A couple of lathe-hours later…

“Yo dawg, I heard you liked holding work-pieces so I put a chuck in your chuck so you could use inner jaws while you use outer jaws”

Upon discovering this I simply removed the entire jacket and turned the profile of the Al2O3 core into a custom KF-25 flange. The fit was so snug it required a special jig just to remove once I had “test fit” the part.

Add in some hysol 0151 low out-gassing epoxy and viola! A high voltage feedthrough :)

Vacuum Leak Plot annotated on Flickr. The HSL SEM Chamber has...
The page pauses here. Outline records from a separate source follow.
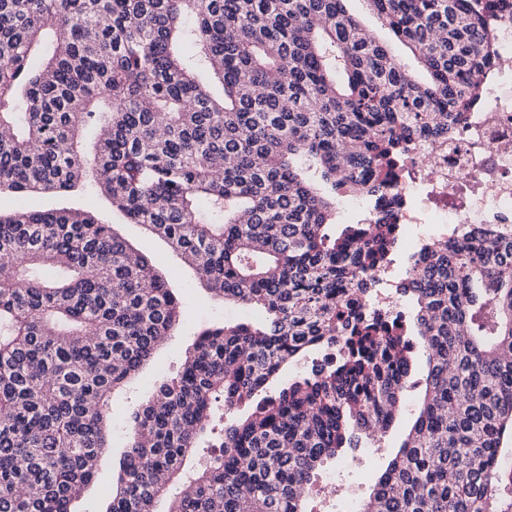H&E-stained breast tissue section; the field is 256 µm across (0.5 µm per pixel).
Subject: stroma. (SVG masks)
<instances>
[{
	"instance_id": "35a3bbf8",
	"label": "stroma",
	"mask_w": 512,
	"mask_h": 512,
	"mask_svg": "<svg viewBox=\"0 0 512 512\" xmlns=\"http://www.w3.org/2000/svg\"><path fill=\"white\" fill-rule=\"evenodd\" d=\"M360 24L377 39L389 42L402 64L415 75L423 70L415 59L383 29L366 0H350L348 4ZM25 207L37 210L83 208L97 212L104 220L118 224L121 233L135 246L164 266L171 288L177 295L183 318L181 328L167 344L144 366L126 394L112 402V446L100 457L94 481L87 487L72 508L74 512H105L107 489L118 471V463L128 444L127 417L134 405L149 398L156 380L175 372L185 351L191 348L200 327L224 319L259 322L265 317L257 308L242 309L224 306L212 299L201 287L195 272L183 265L166 244L145 232L142 226L127 223L125 217L113 211L104 200L84 191H69L47 195L0 196V210L9 212ZM426 372V355L422 348H415L411 362L412 386L406 391L400 411L385 433L363 440L360 447L341 449L336 458L327 460L315 471L314 487L305 507L307 512H342L345 499L361 502L368 499L377 477L385 470L417 415ZM334 478L342 496L336 500L325 499L322 485L326 478Z\"/></svg>"
}]
</instances>
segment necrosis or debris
Masks as SVG:
<instances>
[{
    "label": "necrosis or debris",
    "mask_w": 512,
    "mask_h": 512,
    "mask_svg": "<svg viewBox=\"0 0 512 512\" xmlns=\"http://www.w3.org/2000/svg\"><path fill=\"white\" fill-rule=\"evenodd\" d=\"M394 216L416 228L414 254L458 224L512 222V91L503 73L488 82L482 108L457 121L449 141L414 140Z\"/></svg>",
    "instance_id": "obj_1"
}]
</instances>
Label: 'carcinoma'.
Returning <instances> with one entry per match:
<instances>
[{
  "label": "carcinoma",
  "mask_w": 512,
  "mask_h": 512,
  "mask_svg": "<svg viewBox=\"0 0 512 512\" xmlns=\"http://www.w3.org/2000/svg\"><path fill=\"white\" fill-rule=\"evenodd\" d=\"M347 2L0 0V194L87 188L211 297L266 313L204 328L134 407L106 512H305L314 471L391 425L412 334L419 413L356 512H512V224L428 240L400 289L410 320L372 302L408 144L482 106L512 0H366L424 82ZM351 197L374 222L330 234ZM181 320L114 225L0 213V512H73L111 448L112 395ZM311 350L322 363L267 392ZM217 426L219 451L185 469Z\"/></svg>",
  "instance_id": "cac0c4a2"
}]
</instances>
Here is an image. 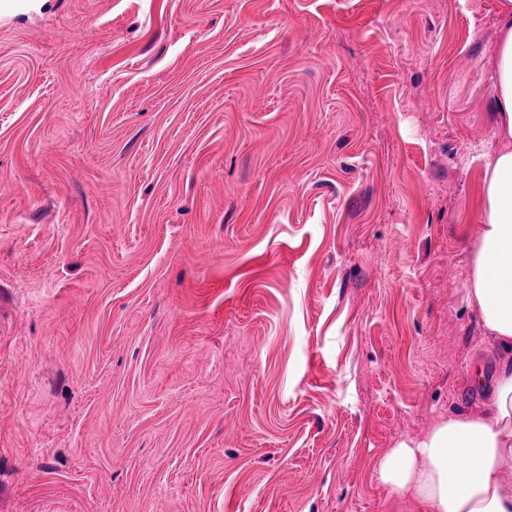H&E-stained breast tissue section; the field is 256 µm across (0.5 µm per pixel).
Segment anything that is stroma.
Returning a JSON list of instances; mask_svg holds the SVG:
<instances>
[{
    "mask_svg": "<svg viewBox=\"0 0 512 512\" xmlns=\"http://www.w3.org/2000/svg\"><path fill=\"white\" fill-rule=\"evenodd\" d=\"M498 0H0V512H413L478 412Z\"/></svg>",
    "mask_w": 512,
    "mask_h": 512,
    "instance_id": "35a3bbf8",
    "label": "stroma"
}]
</instances>
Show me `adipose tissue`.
Here are the masks:
<instances>
[{
    "mask_svg": "<svg viewBox=\"0 0 512 512\" xmlns=\"http://www.w3.org/2000/svg\"><path fill=\"white\" fill-rule=\"evenodd\" d=\"M489 72L498 134L512 140V0L500 3ZM480 205L466 299L501 351L492 384L479 413L453 412L423 437L399 439L376 468L420 512H512V149L487 156ZM458 455L466 468H452Z\"/></svg>",
    "mask_w": 512,
    "mask_h": 512,
    "instance_id": "1",
    "label": "adipose tissue"
}]
</instances>
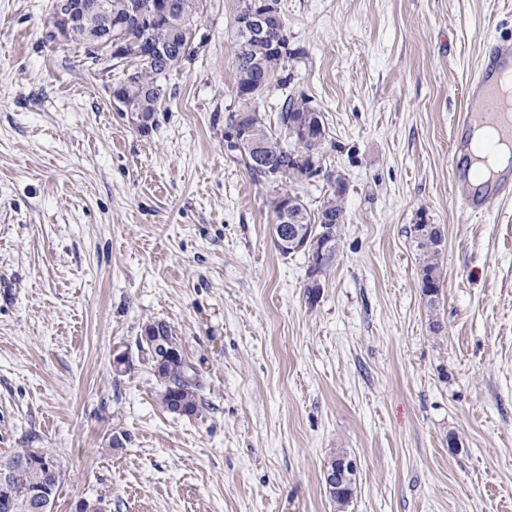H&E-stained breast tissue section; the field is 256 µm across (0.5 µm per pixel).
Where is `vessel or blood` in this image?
I'll return each mask as SVG.
<instances>
[{
	"mask_svg": "<svg viewBox=\"0 0 512 512\" xmlns=\"http://www.w3.org/2000/svg\"><path fill=\"white\" fill-rule=\"evenodd\" d=\"M512 79V39L485 43L482 57L466 79L469 107L455 120L449 178L463 204L474 214L488 216L512 198V166L499 170L492 178L473 186L467 166L472 151L470 131L475 122L498 128L503 140L512 145V102L505 101L503 82Z\"/></svg>",
	"mask_w": 512,
	"mask_h": 512,
	"instance_id": "1",
	"label": "vessel or blood"
}]
</instances>
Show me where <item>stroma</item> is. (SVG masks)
Masks as SVG:
<instances>
[{"mask_svg":"<svg viewBox=\"0 0 512 512\" xmlns=\"http://www.w3.org/2000/svg\"><path fill=\"white\" fill-rule=\"evenodd\" d=\"M49 7L0 0V460L54 452V512H336L339 451L347 512H512V203L477 220L449 179L512 0H280L290 81L260 109L273 125L304 96L347 183L313 303L306 256L272 241L278 187L225 141L238 0H206L146 133L117 110L122 68L45 41ZM420 222L444 237L432 309ZM154 322L201 384L195 416L162 403ZM349 456L347 452L339 451L336 453V456L329 459L328 462H336L340 460L338 463H333L329 467H325L323 473V483L328 491L336 490L333 493L329 494L331 501L336 506V512H346V508L349 506L352 501L357 488L356 477L352 480H346L347 474L356 473L357 471V462L354 458L342 459ZM345 483L336 488V485L339 483Z\"/></svg>","mask_w":512,"mask_h":512,"instance_id":"stroma-1","label":"stroma"}]
</instances>
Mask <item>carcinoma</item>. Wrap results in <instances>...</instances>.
I'll use <instances>...</instances> for the list:
<instances>
[{
	"mask_svg": "<svg viewBox=\"0 0 512 512\" xmlns=\"http://www.w3.org/2000/svg\"><path fill=\"white\" fill-rule=\"evenodd\" d=\"M159 0H108L109 16L96 12L87 13L81 22V31L95 33L102 29L107 20H112V45L123 52L117 64L126 66V60L135 63L131 68L128 82L120 84L113 91L119 103L118 111L144 113L145 119H153L167 94V78L184 62L191 60L200 48L197 43L198 22L203 12L205 0H174L175 10L170 17L155 21L147 26L139 24L133 16V6L148 5ZM288 29L286 24L258 36L236 29L234 59L236 65L235 96L239 108L229 116L227 130L243 128L263 145L264 162L272 165L278 175L268 176L256 164L252 156L244 158V164L251 176L259 182L277 185H296L311 179L308 162L299 159L295 147L285 148L276 134L269 130L265 116L261 113L258 101L268 92L283 89L288 85ZM319 115L304 98L293 95L285 97L280 112L279 123L285 125L290 120L306 122ZM327 180L334 181L336 187L324 199L319 215L313 216L302 200H297L298 223L316 224L318 230L333 231V249L326 262L331 265L336 258L340 242V227L345 223L344 195L346 183L341 177L326 173ZM420 234L414 235V242L421 264L423 295L427 306L435 308L442 286L441 251L439 230L434 224L414 227ZM157 330L164 339L176 341L171 327L164 322L148 325L140 347L150 354L155 374L164 386V392L175 393L186 403L188 415L199 411L198 387L194 380H187L190 365L182 360H168L160 363L159 349L156 347ZM0 470L10 472V496L12 512H32L31 506L36 492L47 486L59 485L63 473L56 457L42 448H21L10 458L0 463ZM356 480H347L329 494L336 506V512H346L356 493Z\"/></svg>",
	"mask_w": 512,
	"mask_h": 512,
	"instance_id": "cac0c4a2",
	"label": "carcinoma"
}]
</instances>
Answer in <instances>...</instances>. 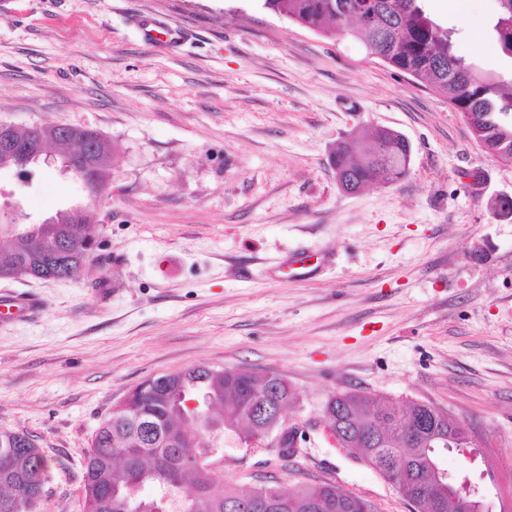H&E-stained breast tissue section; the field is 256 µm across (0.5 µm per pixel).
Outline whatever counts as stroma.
I'll use <instances>...</instances> for the list:
<instances>
[{
	"mask_svg": "<svg viewBox=\"0 0 512 512\" xmlns=\"http://www.w3.org/2000/svg\"><path fill=\"white\" fill-rule=\"evenodd\" d=\"M486 75H512L489 34L497 0H426ZM185 29L168 49L136 25ZM0 120L65 124L112 145L109 187L88 210L97 247L67 281H0L31 316L0 319V429L50 463L42 512H80L100 422L150 377L193 366L278 371L301 451L224 439L225 482L326 479L377 512L411 504L326 434L323 406L362 389L432 404L481 439L444 460L512 512V163L484 151L447 101L257 0H0ZM408 137V174L342 192L338 141L376 126ZM53 166L0 171V212L39 222L85 203ZM305 255L308 274L279 263Z\"/></svg>",
	"mask_w": 512,
	"mask_h": 512,
	"instance_id": "stroma-1",
	"label": "stroma"
}]
</instances>
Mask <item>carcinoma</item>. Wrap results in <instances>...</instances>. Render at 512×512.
Returning a JSON list of instances; mask_svg holds the SVG:
<instances>
[{
  "mask_svg": "<svg viewBox=\"0 0 512 512\" xmlns=\"http://www.w3.org/2000/svg\"><path fill=\"white\" fill-rule=\"evenodd\" d=\"M264 8L332 39L341 33L360 38L368 54L379 58L421 86L448 100L472 125L490 154L512 160V79L476 72L455 48L453 31L438 24L427 12L425 0H261ZM499 14L491 35L501 53L512 59V8L498 3ZM359 13L364 24L348 26L346 14ZM412 146L397 131H372L341 141L331 153L339 183L349 190L369 184L390 185L409 172ZM44 244L17 238L9 248L20 261L14 273L25 276L39 269L26 258L43 248L74 238L95 237L94 225L40 224ZM89 255L61 256L59 270L79 276ZM145 398L140 417L117 411L97 428L86 452L81 512H230L226 500L238 492L224 482V435L246 445L256 433L249 404L276 398L288 409L294 394L288 378L277 372L213 369L197 366L152 377L140 383ZM197 394L209 400L205 425L184 413L185 401ZM329 424L351 428L354 437L345 448L376 469L408 501L421 484L423 495L443 503L440 512H456L453 499L458 486L430 488L427 461L411 452L403 439L409 420L423 414L410 404L398 412L394 403L353 390L331 394L323 407ZM445 433L454 435L463 424L447 413H435ZM149 448L145 458L114 459L120 450ZM7 464L25 482L15 487L0 482V512H41V492L48 481L49 461L33 436L0 430V465ZM150 487V497L141 491ZM276 491L286 503L281 512H331V499L355 498L368 512L374 504L330 480L301 482L291 489L263 482L252 489L255 497Z\"/></svg>",
  "mask_w": 512,
  "mask_h": 512,
  "instance_id": "obj_1",
  "label": "carcinoma"
}]
</instances>
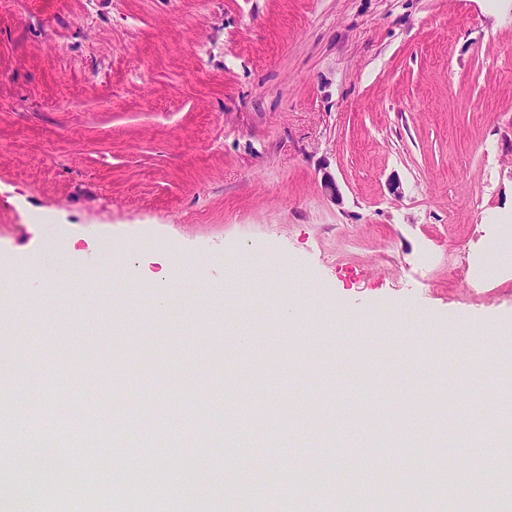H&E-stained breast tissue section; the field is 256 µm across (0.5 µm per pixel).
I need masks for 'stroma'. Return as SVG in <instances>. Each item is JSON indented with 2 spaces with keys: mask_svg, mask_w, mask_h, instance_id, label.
<instances>
[{
  "mask_svg": "<svg viewBox=\"0 0 512 512\" xmlns=\"http://www.w3.org/2000/svg\"><path fill=\"white\" fill-rule=\"evenodd\" d=\"M490 239L496 269L466 289L458 257ZM263 240L285 271L234 275L232 258ZM50 241L82 280H29ZM106 245L130 279L179 259L193 269L139 289L129 321L97 266ZM12 260L27 281L0 309L22 323L69 454L51 512L99 480L70 455L92 402L138 426L113 429L111 494L81 512H135L118 446L160 436L150 468L165 512L196 476L221 491L237 469L259 486L302 457L320 463L316 506L289 512H336L339 479L372 512L364 483L393 500L412 454L437 476L449 419L486 426L512 400V0H0V261ZM286 305L301 327L275 322ZM339 309L361 326L332 344L312 325ZM396 316L408 338L388 333ZM492 326L508 333L501 373L467 374L465 405L449 402L467 335ZM421 351L436 366L405 384ZM401 393L429 425L410 444L380 414ZM342 406L366 407L363 426L340 423Z\"/></svg>",
  "mask_w": 512,
  "mask_h": 512,
  "instance_id": "stroma-1",
  "label": "stroma"
}]
</instances>
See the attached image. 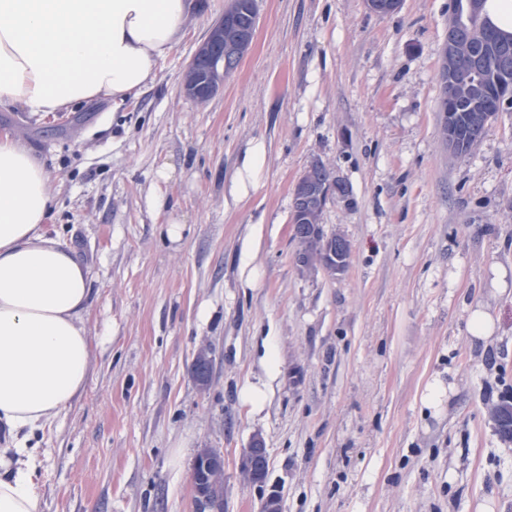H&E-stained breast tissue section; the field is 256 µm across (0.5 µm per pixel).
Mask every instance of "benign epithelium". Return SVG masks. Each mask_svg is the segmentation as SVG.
<instances>
[{"label": "benign epithelium", "mask_w": 512, "mask_h": 512, "mask_svg": "<svg viewBox=\"0 0 512 512\" xmlns=\"http://www.w3.org/2000/svg\"><path fill=\"white\" fill-rule=\"evenodd\" d=\"M401 3L402 0H366V7L372 12L389 14L398 10ZM232 21L230 12H224V18L212 25L207 37L197 49L194 60L184 70L181 90L185 97L198 103H205L224 89L227 56L211 54V46L216 42L224 41V24H230ZM204 57L209 58L206 73L196 65V59ZM439 75L443 83L453 86L456 99L472 101L473 111L481 113L482 120L485 122L492 118V113L499 111L504 103L512 102L511 84L497 87L494 106L487 108L479 104L482 88L472 80L467 46L454 40L444 42L441 48ZM439 109L444 140L451 146L453 145L454 114L446 101L440 103ZM321 166L322 163L319 161L312 163L296 184V188L299 189L300 205L293 209L292 222L294 223L313 220L322 206L324 189L317 186L315 180V170ZM265 460V448L259 441H254L251 447L245 450L241 461L242 473L248 481L261 480L264 474L261 463ZM200 464L209 468L210 486L193 485L198 510L199 512H221L224 494L223 461L216 456L215 450L201 448L194 462L196 466Z\"/></svg>", "instance_id": "benign-epithelium-1"}]
</instances>
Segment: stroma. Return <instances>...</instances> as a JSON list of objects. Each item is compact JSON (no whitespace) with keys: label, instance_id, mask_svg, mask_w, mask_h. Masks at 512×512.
<instances>
[{"label":"stroma","instance_id":"1","mask_svg":"<svg viewBox=\"0 0 512 512\" xmlns=\"http://www.w3.org/2000/svg\"><path fill=\"white\" fill-rule=\"evenodd\" d=\"M136 100L0 109L55 178L51 236L87 267V385L38 451L41 512H195L199 449L224 457V512H512V106L459 155L443 139L452 0H258L224 89L181 78L231 0H199ZM345 183L321 228L343 271L301 263L291 222L313 162ZM495 319L493 345L467 330ZM207 348L212 381L194 356ZM442 380L437 406L428 389ZM261 386L259 407L243 391ZM261 440L264 485L245 479ZM470 327L474 337L484 342L486 346L492 338L491 334L494 331V323L491 316L483 310H475L470 319Z\"/></svg>","mask_w":512,"mask_h":512}]
</instances>
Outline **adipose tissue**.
Segmentation results:
<instances>
[{
	"mask_svg": "<svg viewBox=\"0 0 512 512\" xmlns=\"http://www.w3.org/2000/svg\"><path fill=\"white\" fill-rule=\"evenodd\" d=\"M195 0H0V107L54 115L139 97L186 34ZM54 179L0 135V424L51 421L80 394L92 356L89 274L46 224ZM36 457L0 448V512H41Z\"/></svg>",
	"mask_w": 512,
	"mask_h": 512,
	"instance_id": "1",
	"label": "adipose tissue"
}]
</instances>
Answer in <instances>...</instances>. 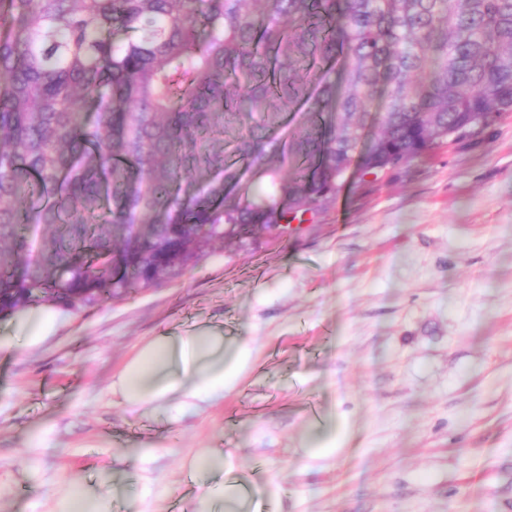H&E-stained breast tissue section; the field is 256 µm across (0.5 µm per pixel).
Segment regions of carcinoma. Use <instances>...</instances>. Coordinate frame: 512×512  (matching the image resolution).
I'll return each instance as SVG.
<instances>
[{"instance_id": "cac0c4a2", "label": "carcinoma", "mask_w": 512, "mask_h": 512, "mask_svg": "<svg viewBox=\"0 0 512 512\" xmlns=\"http://www.w3.org/2000/svg\"><path fill=\"white\" fill-rule=\"evenodd\" d=\"M504 112L512 0H0V313L153 287Z\"/></svg>"}]
</instances>
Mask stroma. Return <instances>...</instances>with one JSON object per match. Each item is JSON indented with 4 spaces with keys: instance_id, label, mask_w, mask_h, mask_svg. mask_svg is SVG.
<instances>
[{
    "instance_id": "1",
    "label": "stroma",
    "mask_w": 512,
    "mask_h": 512,
    "mask_svg": "<svg viewBox=\"0 0 512 512\" xmlns=\"http://www.w3.org/2000/svg\"><path fill=\"white\" fill-rule=\"evenodd\" d=\"M205 325L251 348L223 397L170 424L113 395L141 344ZM205 448L248 512H512V112L0 352V512L116 478L115 512H198ZM227 464L224 463L223 454H214L212 451L206 450L199 452L192 460L190 470L196 474H208L213 472L224 473Z\"/></svg>"
}]
</instances>
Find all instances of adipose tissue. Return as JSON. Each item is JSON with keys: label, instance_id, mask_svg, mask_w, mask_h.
Instances as JSON below:
<instances>
[{"label": "adipose tissue", "instance_id": "adipose-tissue-1", "mask_svg": "<svg viewBox=\"0 0 512 512\" xmlns=\"http://www.w3.org/2000/svg\"><path fill=\"white\" fill-rule=\"evenodd\" d=\"M65 321L49 306L20 310L13 336L0 339V351L34 347ZM251 355L248 344L226 345L222 330L200 328L183 335L146 341L112 382V391L132 412L152 413L171 423L189 409L200 410L234 384Z\"/></svg>", "mask_w": 512, "mask_h": 512}]
</instances>
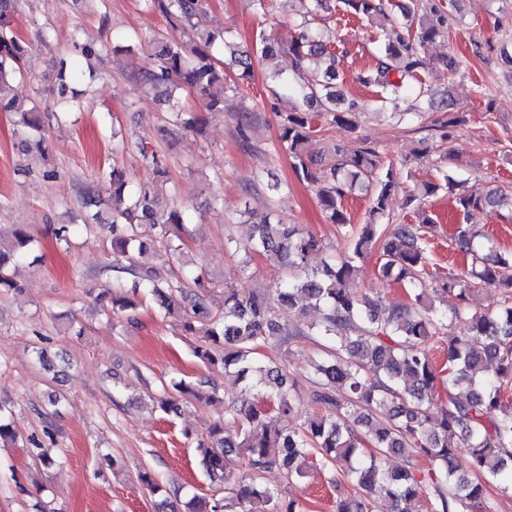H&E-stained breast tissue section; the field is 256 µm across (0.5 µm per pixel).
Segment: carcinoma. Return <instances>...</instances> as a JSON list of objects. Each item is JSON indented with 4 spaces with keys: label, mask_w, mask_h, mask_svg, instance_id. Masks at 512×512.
<instances>
[{
    "label": "carcinoma",
    "mask_w": 512,
    "mask_h": 512,
    "mask_svg": "<svg viewBox=\"0 0 512 512\" xmlns=\"http://www.w3.org/2000/svg\"><path fill=\"white\" fill-rule=\"evenodd\" d=\"M149 2L171 27H196L198 41L187 47L156 33L153 64L134 78L163 89L172 121L199 134L202 125L185 118L172 88H185L207 111L222 112L229 88L224 66L237 68L239 79L245 80L253 75L252 57L206 24L203 0ZM282 2L295 5L296 35L283 44L261 31L256 40L260 57L284 53L292 58L288 76L276 74L295 99L279 125L278 140L292 159L296 176L316 186L328 223L347 228L349 251L312 268L309 257L324 252L322 241L267 213L253 224L252 253L239 261V269L248 271L253 253L279 256L284 276L276 295L245 287H226L219 295L209 291L213 284L203 269L184 259L187 208L163 207L157 198L158 185L169 180L166 162L147 144L114 132L115 150L137 157L154 178L134 187L115 168L108 174L98 172L97 180L108 182L112 268L131 276L129 285L121 278L113 282L111 311L136 310L140 292L152 297L164 314H177L184 335L197 337L196 358L207 365L222 364L224 375L243 383L240 400L225 406L224 417L208 424L207 439L197 441L194 452L209 477L222 475L227 480L234 460L241 456L248 479L234 480L222 502L192 497V512H234L238 507L241 512H303L296 500H282L280 492L257 478L274 466L282 468L289 481L303 478L315 455L324 466L345 467L362 490L378 491L388 512H470L485 499V479L512 476V401L507 398L512 389V252L497 251L490 238L462 223L457 245L471 256V265L438 277L436 287L430 288L423 233L434 219L426 213L425 200L443 189L453 191L456 182L448 172L441 171L436 182L404 195L403 208L414 210L421 217L419 223L385 224L401 182L393 165H384L375 149L350 151L338 145L328 165L313 169V118L325 115L333 124L352 127L361 105L352 99L342 109L336 92L330 90L336 58L317 25L327 0ZM341 5L344 13L371 22L392 19L385 0H341ZM452 7L443 0H405L398 5L401 18L394 21L395 39L384 43L364 79L378 89L381 103L395 104L409 91L431 94L417 76L427 65V45L449 35ZM15 12L16 0H0V112L22 115V125L30 130L26 147L43 156L47 147L41 134V105L33 100L25 107L14 93L30 52L29 43L14 30ZM73 79L67 62L61 61L48 104L53 111H69L78 96L70 87ZM356 191L369 198L363 224L350 223L342 207V200ZM506 196L497 187L482 195L459 193L455 203L466 217L474 209L499 207ZM143 222L157 228L151 244L140 240L138 226ZM32 243V235L20 224L10 237L0 235L1 293L21 289L7 264L24 259ZM375 249L377 273L402 285L410 296L408 303L385 308L353 291L361 264ZM483 288L493 289L500 300L470 310L467 303ZM437 294L453 295L461 305L440 311L434 304ZM281 307L302 318L312 307L318 317L288 328L277 320ZM450 319L462 322L463 331L448 337L447 365L439 369L430 350L442 340ZM292 336H315L321 346V355L311 366L316 379L311 412L296 402L288 373L262 360L265 348ZM440 383L445 401L435 399ZM230 420L236 424L233 434L226 428ZM274 421L278 425H272ZM460 445L469 449L467 470L456 461ZM271 448L282 449V455H270ZM403 448H414L428 459L430 472L419 477L409 470H389L387 456ZM374 509L364 497L336 505V512Z\"/></svg>",
    "instance_id": "obj_1"
}]
</instances>
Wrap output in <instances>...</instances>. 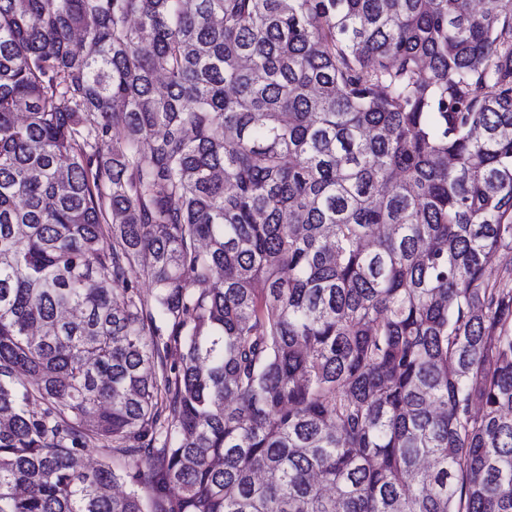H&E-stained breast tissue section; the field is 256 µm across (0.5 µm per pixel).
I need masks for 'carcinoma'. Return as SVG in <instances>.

Thu, 08 Sep 2011 17:30:00 -0700

Vacuum Leak Plot annotated on Flickr.

The HSL SEM Chamber has several tiny pinhole leaks in the welds. The pinholes were detected by spraying the welds with isopropanol from a spray bottle and watching the response as the alcohol leaked through and then vaporized (and spoiled the vacuum momentarily).

Here I stand, mighty spray bottle in one hand, and determination in the other :) (Photo by Erica Weems)

As you can tell from the plot above, painting the holes with clear nail polish (nitrocellulose laquer) while under vacuum made a nice seal as the liquid was pulled through the leaks and solidified. The DV-6M gauge was brought to 10mV which indicates ~10^-3 Torr.

The next step involves getting cheap surplus valves to seal off the chamber and estimate leak rate in prep for attaching the turbomolecular pump to the system for an ever deeper vacuum. WE NEED TO GO DEEPER!